Work task: Starting at the line that contains "mouse_move(393, 218)" and stopping at the line that contains "mouse_move(460, 394)", transcribe every line of the material below exactly; pictures stay out.

Material provided:
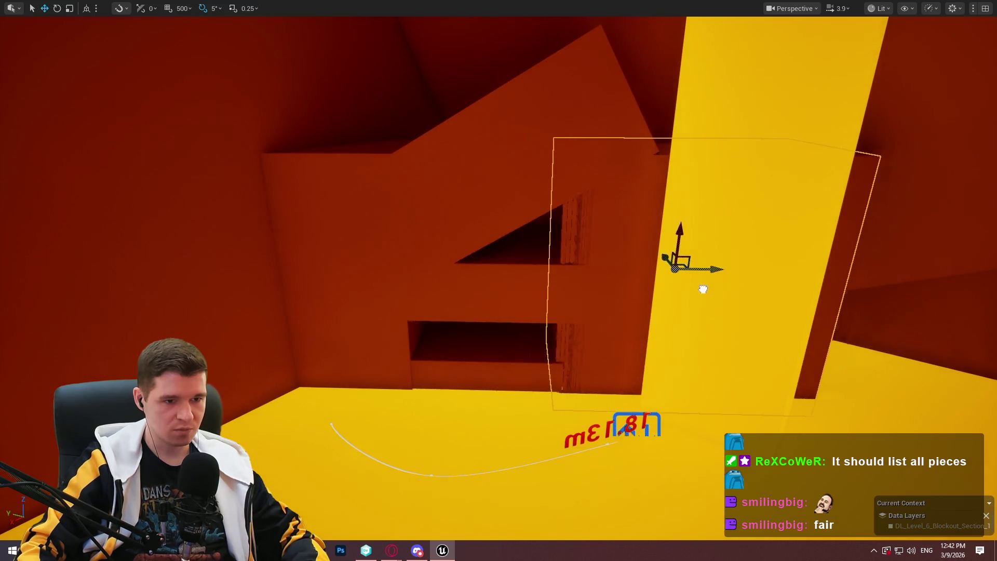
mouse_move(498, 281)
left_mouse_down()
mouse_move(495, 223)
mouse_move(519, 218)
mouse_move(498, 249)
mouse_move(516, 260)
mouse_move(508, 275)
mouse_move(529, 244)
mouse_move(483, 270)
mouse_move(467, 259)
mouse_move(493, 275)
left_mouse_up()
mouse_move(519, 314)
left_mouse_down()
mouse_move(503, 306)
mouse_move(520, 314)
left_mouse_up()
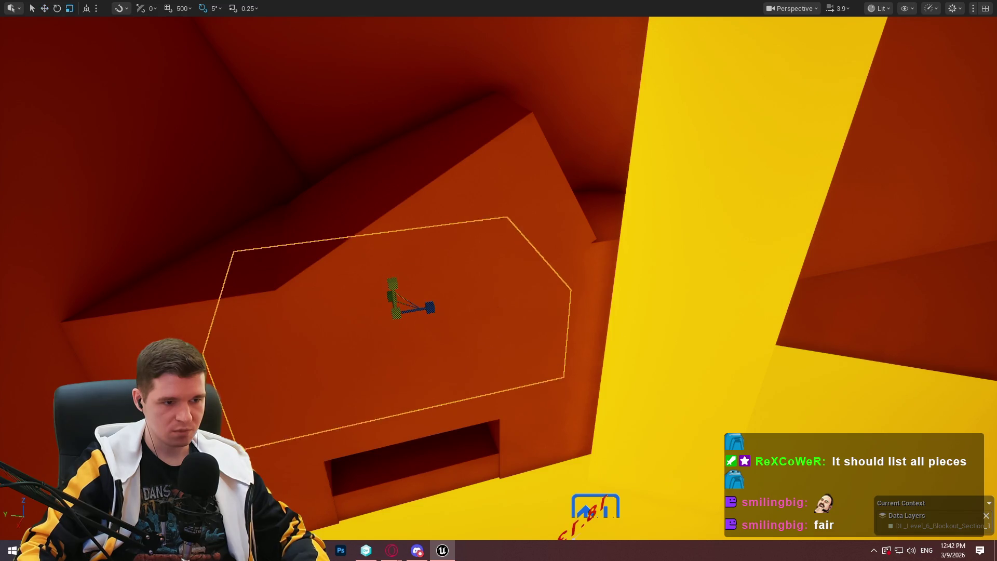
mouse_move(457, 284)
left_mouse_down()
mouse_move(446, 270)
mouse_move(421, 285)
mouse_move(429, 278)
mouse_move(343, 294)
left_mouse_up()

==

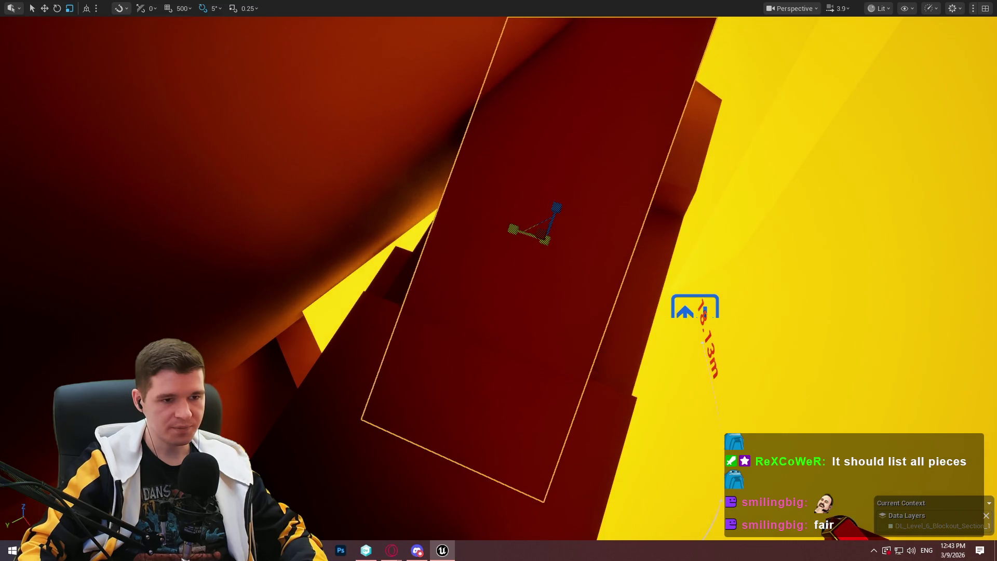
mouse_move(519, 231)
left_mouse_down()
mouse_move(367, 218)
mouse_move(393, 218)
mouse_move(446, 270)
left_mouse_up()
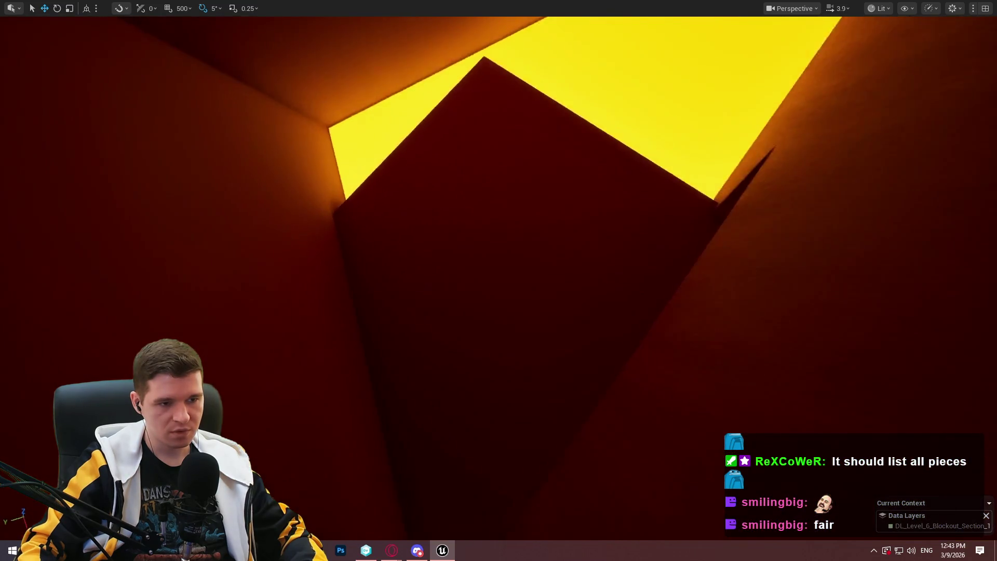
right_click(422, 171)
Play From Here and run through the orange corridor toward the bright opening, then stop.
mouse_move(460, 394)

Answer box:
mouse_move(393, 218)
mouse_move(446, 270)
left_mouse_up()
right_click(422, 171)
Play From Here and run through the orange corridor toward the bright opening, then stop.
mouse_move(460, 394)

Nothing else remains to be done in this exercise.